Speaking at the RCGP annual conference in Liverpool on Thursday, deputy chief medical officer and former GP Dr Gregor Smith said negotiations between the BMA and the Scottish government were at a crucial phase and would conclude shortly.
A new deal dubbed the 'Blue Book' will be published in November, with a 'national engagement' process including roadshows led by BMA and government officials leading up to a special conference on the contract in December.
The deal, which will formalise the post-QOF general practice system in Scotland, will take effect from April 2018.
GP clusters
GPs across Scotland have been operating in 'clusters' since 2017, following the decision to abolish QOF from April 2016 - a move that saw all 659 quality points scrapped and moved into core funding.
Dr Smith said that in Scotland, the NHS had 'completely uncoupled' financial incentives with the way that GP practices receive their core funding, moving to a peer review system in which practices within clusters work together to maintain quality and deliver healthcare that fits the needs of their patients.
RCGP president-elect Dr Mayur Lakhani, in the audience, called the peer-based approach 'fantastic' and said he hoped that England could emulate it.
Dr Smith said the decision to remove QOF was justified because 'many of the approaches we would recognise with quality improvement did not exist in QOF', warning that 'lots of unintended consequences' had begun to come through from the framework.
GPonline reported last month on research published in the British Journal of General Practice that found the QOF did not improve the health of patients with long-term conditions, and could have a negative impact on their health.
Carrot and stick
Edinburgh GP and RCGP Scotland quality lead Dr Jenny Bennison told the conference that Scotland had moved on from the QOF era, having realised that an approach involving 'rewards and punishment, carrots and sticks, eventually goes wrong'.
She said the current scheme operating across Scotland, with practices joined up in 148 clusters of around 6-8 practices each, was built on 'reducing mandatory measurement', freeing up time for people to decide what to do; stopping 'complex individual incentives' and shifting the business model of primary care away from revenue towards quality.

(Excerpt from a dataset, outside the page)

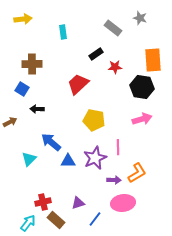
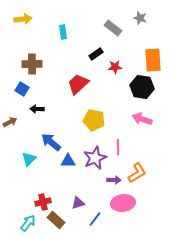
pink arrow: rotated 144 degrees counterclockwise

Dr Smith told delegates: 'We don’t want to be harassing, scrutinising so people can’t get on with their jobs. We are dealing with professionals here – the idea is to say we trust you as a profession. There has to be a proportionality in terms of assurance – there will be data shared back with the system that provides some assurance to the centre.

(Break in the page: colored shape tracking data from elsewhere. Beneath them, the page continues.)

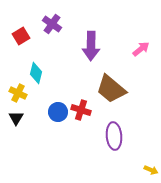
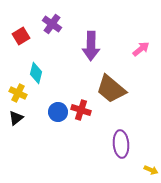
black triangle: rotated 21 degrees clockwise
purple ellipse: moved 7 px right, 8 px down
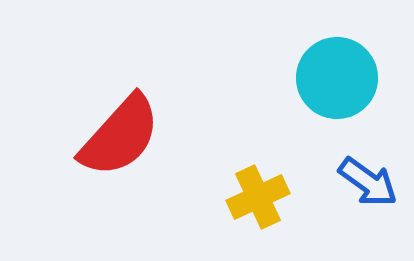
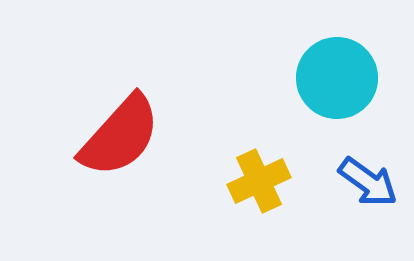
yellow cross: moved 1 px right, 16 px up
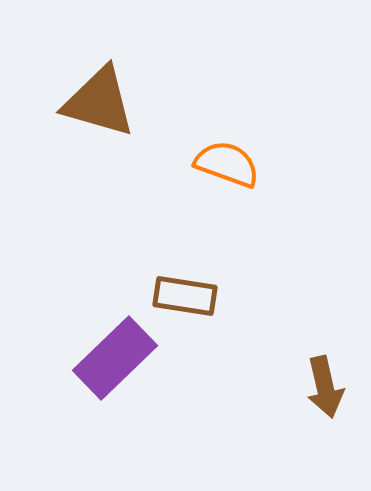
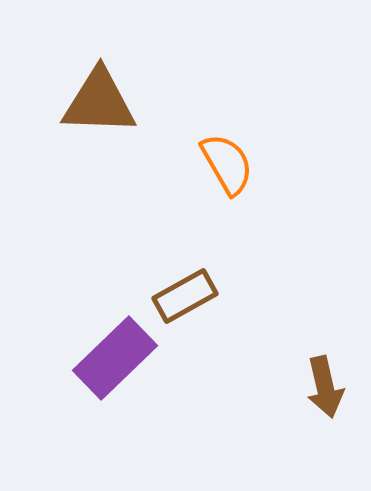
brown triangle: rotated 14 degrees counterclockwise
orange semicircle: rotated 40 degrees clockwise
brown rectangle: rotated 38 degrees counterclockwise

'I am aware those discussions are taking place as part of contract negotiations – what are those data sets that are going to be shared to provide that assurance.'
He told GPonline that local primary care organisations could step in if practices across a cluster began to slip outside national quality benchmarks. But he was confident they would not back away from allowing practices to manage their own quality within clusters, because local managers have set strategic commissioning plans that focus on local needs, in agreement with practices.